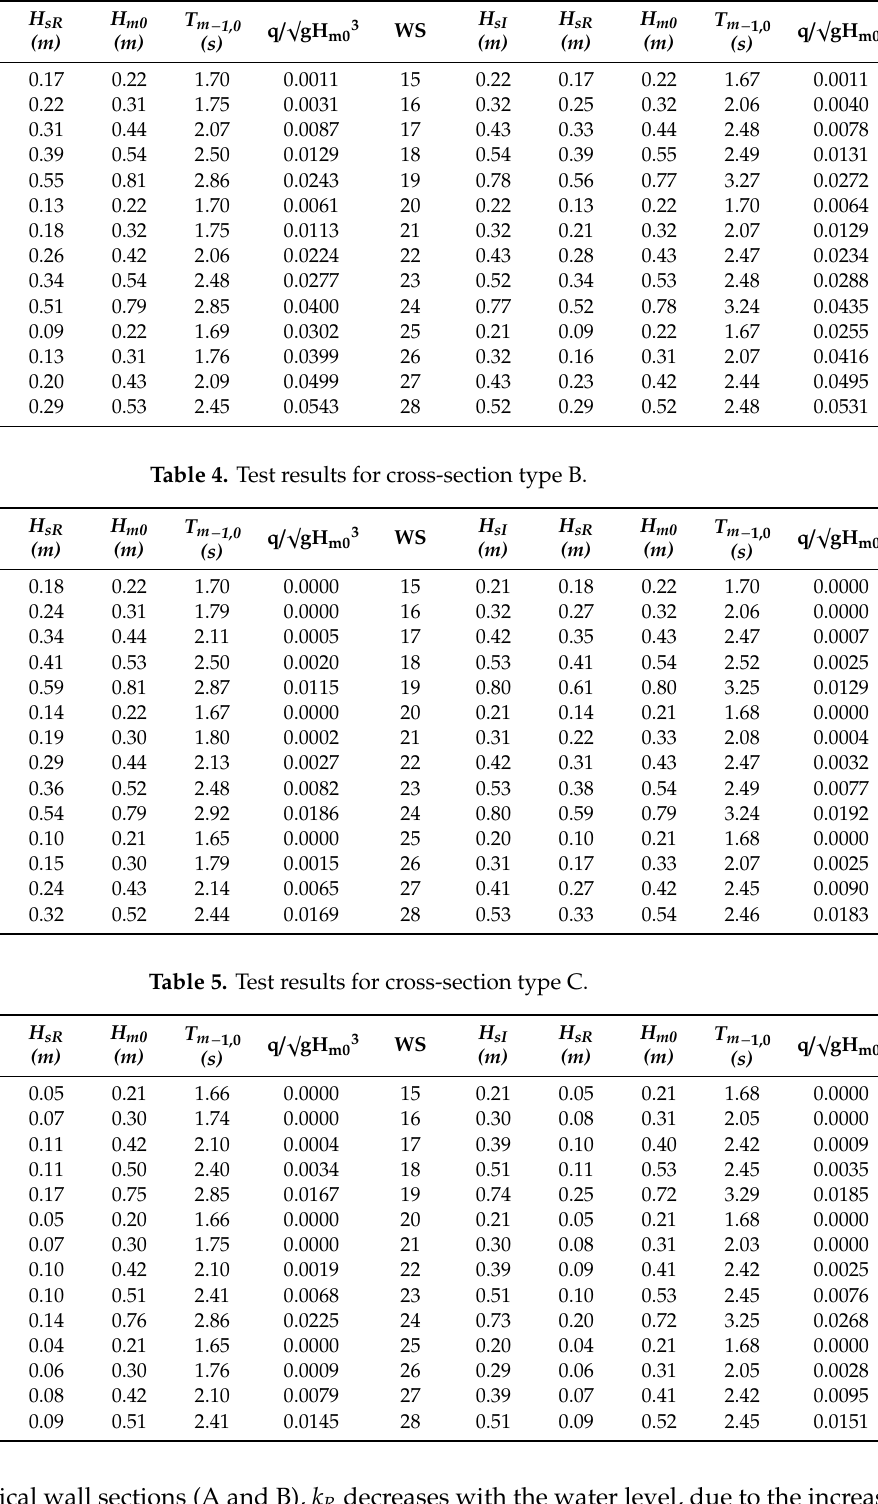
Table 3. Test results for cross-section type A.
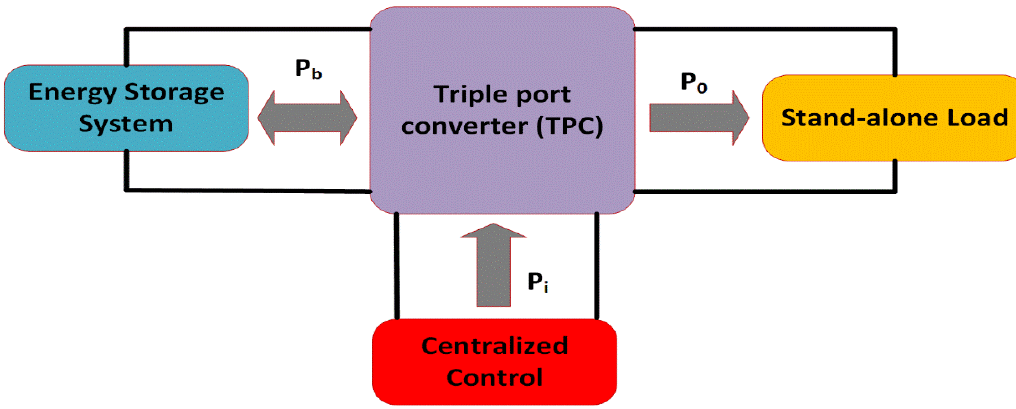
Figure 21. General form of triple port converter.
**********
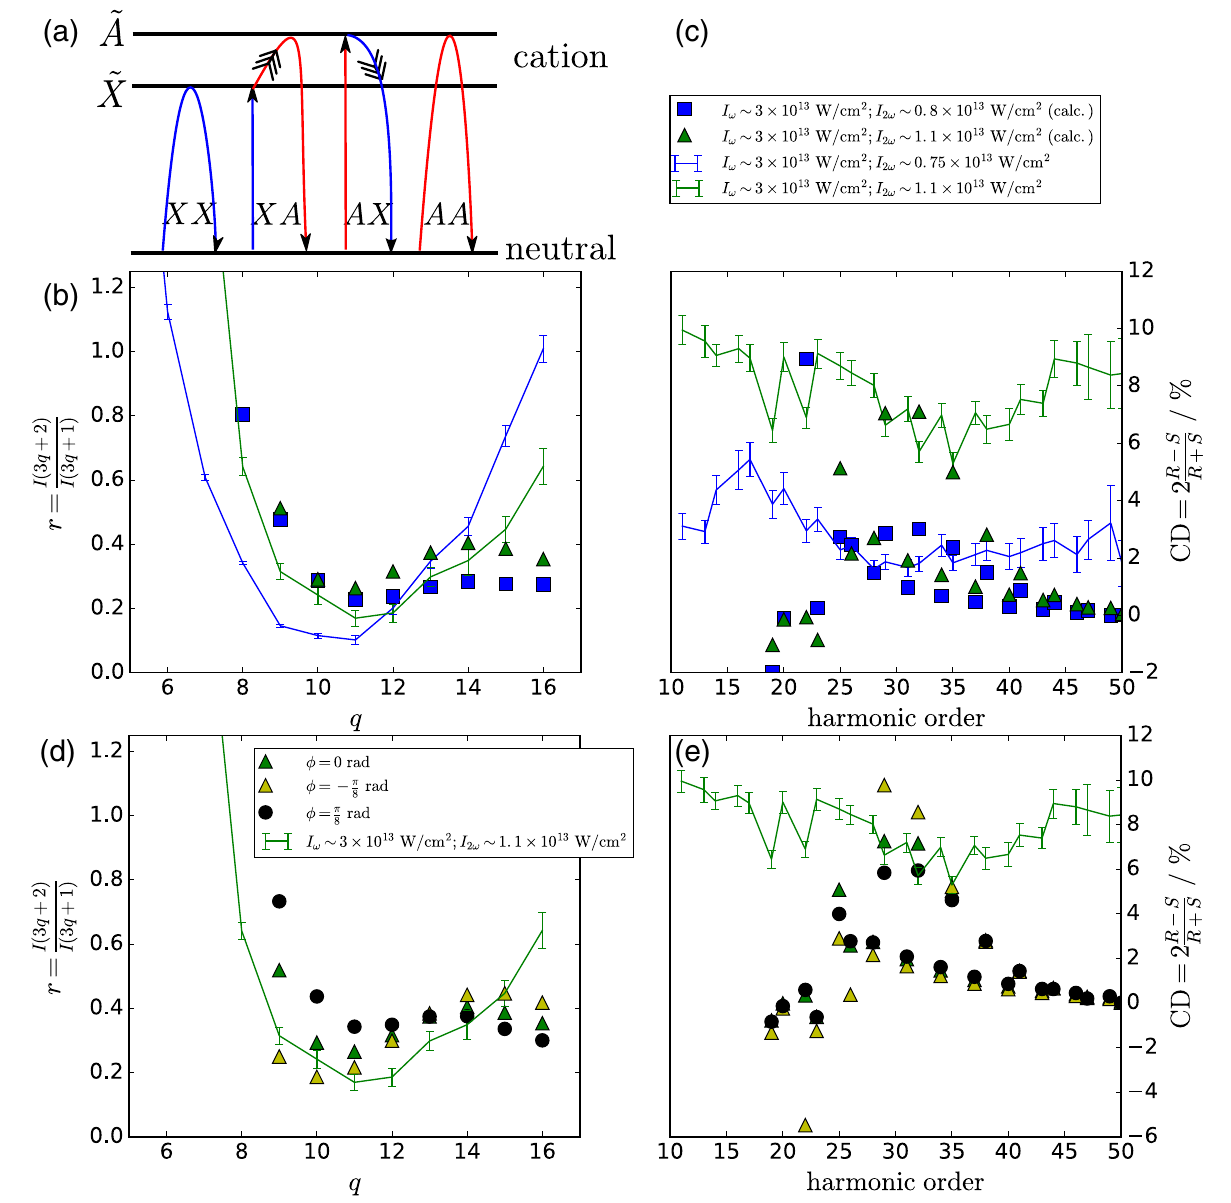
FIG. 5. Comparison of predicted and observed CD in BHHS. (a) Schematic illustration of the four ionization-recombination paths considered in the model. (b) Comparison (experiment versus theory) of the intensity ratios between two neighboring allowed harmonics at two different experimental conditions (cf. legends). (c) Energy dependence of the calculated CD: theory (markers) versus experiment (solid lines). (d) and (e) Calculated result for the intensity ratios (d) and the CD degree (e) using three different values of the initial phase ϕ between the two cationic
**********
### About this exercise
Using the entries above, reproduce word for word only the lines from the one that contains "Table 3. Test" to the one that contains "Figure 21. General", both ends included, and drop every picture.

### Finished task
Table 3. Test results for cross-section type A.
Figure 21. General form of triple port converter.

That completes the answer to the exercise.